I have data in r that has over 6000 observations and 96 variables.
The data relates to groups of individuals and their activities etc. If a group returned the Group ID number was recorded again and a new observation was made. I need to merge the rows by ID so that the # of individuals take the highest number recorded, but the activities etc are a combination of both observations.
The data contains, #of individuals, activities, impacts, time of arrival etc. The issue is that some of the observations were split across 2 lines, so there may be activities which were recorded for the same group in another line. The Group ID for both observations is the same, but one may have the #of individuals recorded and some activity records or impacts, but the second may be incomplete and only have Group ID and then Impacts (which are additional to those in the 1st record).

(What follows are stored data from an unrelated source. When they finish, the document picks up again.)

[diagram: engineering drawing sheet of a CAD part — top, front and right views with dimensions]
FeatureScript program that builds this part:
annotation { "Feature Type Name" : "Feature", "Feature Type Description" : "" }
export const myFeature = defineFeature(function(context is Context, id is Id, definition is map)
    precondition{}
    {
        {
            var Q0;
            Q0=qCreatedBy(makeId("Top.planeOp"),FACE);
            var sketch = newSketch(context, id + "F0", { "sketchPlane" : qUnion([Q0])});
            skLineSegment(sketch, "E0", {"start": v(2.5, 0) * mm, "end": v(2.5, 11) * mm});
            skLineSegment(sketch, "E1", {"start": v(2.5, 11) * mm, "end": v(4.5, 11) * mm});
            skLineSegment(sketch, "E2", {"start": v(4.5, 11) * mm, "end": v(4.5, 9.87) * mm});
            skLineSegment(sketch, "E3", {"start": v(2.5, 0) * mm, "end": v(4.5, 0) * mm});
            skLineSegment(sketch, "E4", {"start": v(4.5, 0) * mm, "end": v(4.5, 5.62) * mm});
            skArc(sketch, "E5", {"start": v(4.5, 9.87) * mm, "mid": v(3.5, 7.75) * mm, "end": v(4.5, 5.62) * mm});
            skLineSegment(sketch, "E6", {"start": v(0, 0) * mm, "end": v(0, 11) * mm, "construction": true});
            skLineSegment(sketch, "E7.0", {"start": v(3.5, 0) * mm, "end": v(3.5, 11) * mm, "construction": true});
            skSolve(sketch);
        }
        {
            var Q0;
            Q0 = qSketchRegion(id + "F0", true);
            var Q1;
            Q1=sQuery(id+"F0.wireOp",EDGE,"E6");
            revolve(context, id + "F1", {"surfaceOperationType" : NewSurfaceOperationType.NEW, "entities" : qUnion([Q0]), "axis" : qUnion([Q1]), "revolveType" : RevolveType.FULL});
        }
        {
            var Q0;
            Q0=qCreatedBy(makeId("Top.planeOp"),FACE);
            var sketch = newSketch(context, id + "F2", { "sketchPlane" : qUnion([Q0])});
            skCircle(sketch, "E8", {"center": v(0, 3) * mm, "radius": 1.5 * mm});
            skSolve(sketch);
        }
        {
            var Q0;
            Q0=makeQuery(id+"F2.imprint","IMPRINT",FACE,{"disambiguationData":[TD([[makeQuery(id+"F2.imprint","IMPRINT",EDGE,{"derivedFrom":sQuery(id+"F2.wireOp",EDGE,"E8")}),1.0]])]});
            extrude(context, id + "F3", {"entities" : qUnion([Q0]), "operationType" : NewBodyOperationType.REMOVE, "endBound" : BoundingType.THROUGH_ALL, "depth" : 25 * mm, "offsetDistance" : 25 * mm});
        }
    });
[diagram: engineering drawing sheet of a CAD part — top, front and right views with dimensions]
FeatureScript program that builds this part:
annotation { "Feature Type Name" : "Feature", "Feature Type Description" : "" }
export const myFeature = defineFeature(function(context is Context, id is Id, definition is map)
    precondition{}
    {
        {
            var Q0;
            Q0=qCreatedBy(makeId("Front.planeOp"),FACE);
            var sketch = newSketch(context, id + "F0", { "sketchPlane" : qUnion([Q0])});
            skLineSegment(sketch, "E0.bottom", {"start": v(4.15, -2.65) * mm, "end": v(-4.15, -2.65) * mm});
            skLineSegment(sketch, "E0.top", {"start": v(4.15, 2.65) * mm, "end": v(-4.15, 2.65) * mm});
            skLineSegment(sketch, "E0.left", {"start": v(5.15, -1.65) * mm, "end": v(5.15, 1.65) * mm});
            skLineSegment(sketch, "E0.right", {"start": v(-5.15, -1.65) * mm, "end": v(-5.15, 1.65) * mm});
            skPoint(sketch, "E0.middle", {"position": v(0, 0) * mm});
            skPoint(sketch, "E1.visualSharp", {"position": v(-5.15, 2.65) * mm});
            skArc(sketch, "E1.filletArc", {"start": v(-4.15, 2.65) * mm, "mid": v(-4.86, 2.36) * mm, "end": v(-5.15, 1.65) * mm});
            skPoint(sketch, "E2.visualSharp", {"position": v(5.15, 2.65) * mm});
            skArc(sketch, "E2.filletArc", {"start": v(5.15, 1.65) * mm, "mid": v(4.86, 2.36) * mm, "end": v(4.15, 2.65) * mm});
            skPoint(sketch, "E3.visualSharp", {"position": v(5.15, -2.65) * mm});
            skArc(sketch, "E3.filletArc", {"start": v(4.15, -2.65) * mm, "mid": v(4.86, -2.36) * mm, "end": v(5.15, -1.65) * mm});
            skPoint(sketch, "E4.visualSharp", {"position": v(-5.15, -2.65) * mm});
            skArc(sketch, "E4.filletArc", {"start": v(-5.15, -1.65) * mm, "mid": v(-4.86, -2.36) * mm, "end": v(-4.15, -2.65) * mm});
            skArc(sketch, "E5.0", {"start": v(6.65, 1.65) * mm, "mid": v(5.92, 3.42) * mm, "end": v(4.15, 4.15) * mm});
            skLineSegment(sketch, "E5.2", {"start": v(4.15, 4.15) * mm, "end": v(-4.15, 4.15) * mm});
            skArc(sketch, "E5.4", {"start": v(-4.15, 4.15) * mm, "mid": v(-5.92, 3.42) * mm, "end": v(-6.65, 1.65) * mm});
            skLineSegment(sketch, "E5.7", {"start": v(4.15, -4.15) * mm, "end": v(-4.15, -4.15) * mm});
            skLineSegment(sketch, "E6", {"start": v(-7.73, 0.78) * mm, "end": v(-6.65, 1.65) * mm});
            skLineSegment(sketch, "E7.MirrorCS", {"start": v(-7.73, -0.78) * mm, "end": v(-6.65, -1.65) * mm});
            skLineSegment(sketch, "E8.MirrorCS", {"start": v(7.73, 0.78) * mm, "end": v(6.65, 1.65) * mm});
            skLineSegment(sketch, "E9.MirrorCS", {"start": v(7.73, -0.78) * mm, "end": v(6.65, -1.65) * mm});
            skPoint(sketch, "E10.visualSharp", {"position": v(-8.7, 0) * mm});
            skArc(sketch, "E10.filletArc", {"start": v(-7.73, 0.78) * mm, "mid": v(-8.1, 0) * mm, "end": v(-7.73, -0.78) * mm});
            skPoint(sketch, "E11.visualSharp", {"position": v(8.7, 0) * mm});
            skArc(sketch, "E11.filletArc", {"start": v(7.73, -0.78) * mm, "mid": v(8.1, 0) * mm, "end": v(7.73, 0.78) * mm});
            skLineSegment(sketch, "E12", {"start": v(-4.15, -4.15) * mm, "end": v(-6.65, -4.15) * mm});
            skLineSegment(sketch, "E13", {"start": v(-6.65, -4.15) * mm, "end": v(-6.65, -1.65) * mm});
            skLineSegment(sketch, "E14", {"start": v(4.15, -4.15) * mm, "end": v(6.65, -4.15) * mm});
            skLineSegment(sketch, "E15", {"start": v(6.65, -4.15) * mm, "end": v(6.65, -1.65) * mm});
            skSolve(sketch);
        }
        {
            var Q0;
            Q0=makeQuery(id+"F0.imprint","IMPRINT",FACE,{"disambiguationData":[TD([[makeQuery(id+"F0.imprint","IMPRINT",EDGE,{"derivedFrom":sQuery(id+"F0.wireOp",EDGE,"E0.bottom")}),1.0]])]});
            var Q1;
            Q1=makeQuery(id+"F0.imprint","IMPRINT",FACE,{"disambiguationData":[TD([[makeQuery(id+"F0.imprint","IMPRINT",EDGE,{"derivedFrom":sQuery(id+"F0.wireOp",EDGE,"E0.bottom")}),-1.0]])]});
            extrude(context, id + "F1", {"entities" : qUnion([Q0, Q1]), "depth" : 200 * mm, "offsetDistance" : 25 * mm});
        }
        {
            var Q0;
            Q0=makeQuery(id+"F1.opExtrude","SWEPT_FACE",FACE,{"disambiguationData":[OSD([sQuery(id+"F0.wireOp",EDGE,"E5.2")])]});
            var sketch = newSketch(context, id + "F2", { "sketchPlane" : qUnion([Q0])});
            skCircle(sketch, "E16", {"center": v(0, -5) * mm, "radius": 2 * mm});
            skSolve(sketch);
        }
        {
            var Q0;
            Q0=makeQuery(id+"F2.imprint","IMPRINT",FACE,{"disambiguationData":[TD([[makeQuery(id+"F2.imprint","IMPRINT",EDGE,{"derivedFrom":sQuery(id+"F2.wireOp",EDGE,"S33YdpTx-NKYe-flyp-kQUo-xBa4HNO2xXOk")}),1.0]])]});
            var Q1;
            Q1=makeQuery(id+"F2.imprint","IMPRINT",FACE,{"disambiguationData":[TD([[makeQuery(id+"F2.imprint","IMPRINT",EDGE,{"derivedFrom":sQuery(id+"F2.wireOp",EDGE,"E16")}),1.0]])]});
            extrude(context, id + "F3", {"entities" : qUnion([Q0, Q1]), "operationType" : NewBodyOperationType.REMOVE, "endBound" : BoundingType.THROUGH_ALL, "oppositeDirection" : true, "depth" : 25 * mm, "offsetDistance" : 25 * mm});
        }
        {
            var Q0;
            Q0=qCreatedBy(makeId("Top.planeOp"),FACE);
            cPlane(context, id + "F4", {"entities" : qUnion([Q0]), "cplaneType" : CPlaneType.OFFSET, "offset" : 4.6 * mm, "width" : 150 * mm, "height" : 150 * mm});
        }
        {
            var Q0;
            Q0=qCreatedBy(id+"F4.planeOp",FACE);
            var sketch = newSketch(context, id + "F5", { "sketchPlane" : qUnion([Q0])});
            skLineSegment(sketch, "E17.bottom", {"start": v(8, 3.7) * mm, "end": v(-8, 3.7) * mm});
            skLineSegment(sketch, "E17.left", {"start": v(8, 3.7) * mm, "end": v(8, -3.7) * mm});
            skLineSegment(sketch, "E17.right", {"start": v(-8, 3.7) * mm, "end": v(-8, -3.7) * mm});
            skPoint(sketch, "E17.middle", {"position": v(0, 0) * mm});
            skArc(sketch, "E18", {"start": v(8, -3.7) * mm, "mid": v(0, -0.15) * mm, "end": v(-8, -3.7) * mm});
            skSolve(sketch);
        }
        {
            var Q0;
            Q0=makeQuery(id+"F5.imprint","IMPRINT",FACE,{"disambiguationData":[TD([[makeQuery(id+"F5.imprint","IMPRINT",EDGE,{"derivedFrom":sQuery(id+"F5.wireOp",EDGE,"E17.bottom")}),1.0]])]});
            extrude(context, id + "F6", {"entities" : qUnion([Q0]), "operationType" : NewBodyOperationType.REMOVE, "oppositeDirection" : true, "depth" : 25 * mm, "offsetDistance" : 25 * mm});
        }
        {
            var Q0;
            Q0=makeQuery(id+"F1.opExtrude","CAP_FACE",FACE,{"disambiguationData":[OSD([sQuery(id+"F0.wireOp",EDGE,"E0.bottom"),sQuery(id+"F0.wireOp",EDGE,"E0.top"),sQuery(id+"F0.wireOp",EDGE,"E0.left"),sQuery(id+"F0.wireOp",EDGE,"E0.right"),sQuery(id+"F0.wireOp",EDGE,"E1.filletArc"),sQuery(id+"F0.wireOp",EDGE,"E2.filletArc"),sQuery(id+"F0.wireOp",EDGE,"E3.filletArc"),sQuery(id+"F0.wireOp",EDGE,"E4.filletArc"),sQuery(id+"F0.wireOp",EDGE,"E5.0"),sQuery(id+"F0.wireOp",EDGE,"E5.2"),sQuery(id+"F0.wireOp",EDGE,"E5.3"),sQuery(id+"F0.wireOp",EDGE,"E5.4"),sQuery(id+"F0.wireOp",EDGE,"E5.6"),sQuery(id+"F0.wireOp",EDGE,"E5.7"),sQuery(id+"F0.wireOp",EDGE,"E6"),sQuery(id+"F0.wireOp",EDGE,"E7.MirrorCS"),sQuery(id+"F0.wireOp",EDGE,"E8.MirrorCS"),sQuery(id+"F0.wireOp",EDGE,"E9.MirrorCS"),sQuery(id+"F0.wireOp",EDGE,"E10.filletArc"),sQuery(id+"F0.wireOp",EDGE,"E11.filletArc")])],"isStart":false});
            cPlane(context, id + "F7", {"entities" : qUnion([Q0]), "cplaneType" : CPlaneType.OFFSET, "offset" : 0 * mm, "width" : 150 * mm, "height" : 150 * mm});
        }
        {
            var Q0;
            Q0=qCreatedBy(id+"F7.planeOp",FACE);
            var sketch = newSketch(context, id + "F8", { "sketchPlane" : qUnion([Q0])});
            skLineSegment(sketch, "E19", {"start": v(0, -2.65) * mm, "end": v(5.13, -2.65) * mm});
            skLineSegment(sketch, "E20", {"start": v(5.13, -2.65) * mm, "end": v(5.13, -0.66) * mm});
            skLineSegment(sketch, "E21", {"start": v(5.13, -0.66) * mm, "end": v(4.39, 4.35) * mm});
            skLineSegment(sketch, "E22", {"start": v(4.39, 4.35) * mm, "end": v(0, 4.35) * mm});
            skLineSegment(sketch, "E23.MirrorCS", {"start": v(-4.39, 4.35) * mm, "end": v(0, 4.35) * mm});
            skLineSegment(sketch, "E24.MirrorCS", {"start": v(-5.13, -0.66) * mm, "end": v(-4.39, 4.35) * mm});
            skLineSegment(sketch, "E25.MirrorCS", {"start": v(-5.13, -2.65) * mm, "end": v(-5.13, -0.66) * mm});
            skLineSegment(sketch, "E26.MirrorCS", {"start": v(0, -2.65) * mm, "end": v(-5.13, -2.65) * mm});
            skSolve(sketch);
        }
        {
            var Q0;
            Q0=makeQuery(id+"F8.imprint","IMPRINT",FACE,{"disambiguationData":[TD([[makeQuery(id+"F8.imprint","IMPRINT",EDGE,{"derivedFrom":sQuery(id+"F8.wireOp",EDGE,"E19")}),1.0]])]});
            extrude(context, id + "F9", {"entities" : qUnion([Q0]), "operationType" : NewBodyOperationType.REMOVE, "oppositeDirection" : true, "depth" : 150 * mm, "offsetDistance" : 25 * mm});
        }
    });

The #of individuals in the group never changes, so I need some way to combine them so that activities are additive, but #visitors takes the value that is highest, time of arrival needs to be the earliest recorded and time of departure needs to be the later of the 2 observations.
Does anyone know how to merge observations based on Group ID but vary the merging protocol based on the variable.
I'm not sure if this actually is what you want, but to combine rows of a data frame based on multiple conditions you can use the dplyr
package and its summarise()
function. I generated some data to use in R directly, you would have to modify the code according to your needs.
# generate data
ID<-rep(1:20,2)
visitors<-sample(1:50, 40, replace=TRUE)
impact<-sample(rep(c("a", "b", "c", "d", "e"), 8))
arrival<-sample(rep(8:15, 5))
departure <- sample(rep(16:23, 5))
df<-data.frame(ID, visitors, impact, arrival, departure)
df$impact<-as.character(df$impact)
# summarise rows with identical ID
df_summary <- df %>%
group_by(ID) %>%
summarise(visitors = max(visitors), arrival = min(arrival),
departure = max(departure), impact = paste0(impact, collapse =", "))
Hope this helps!
This is exactly what I wanted and worked perfectly for my data. I really really appreciate the help.
Glad I could help! Could you maybe accept the answer if you're happy with it? Thanks!
Sorry this was the 1st question I have ever asked, so I didnt realise I had to accept the answer. That is accepted now.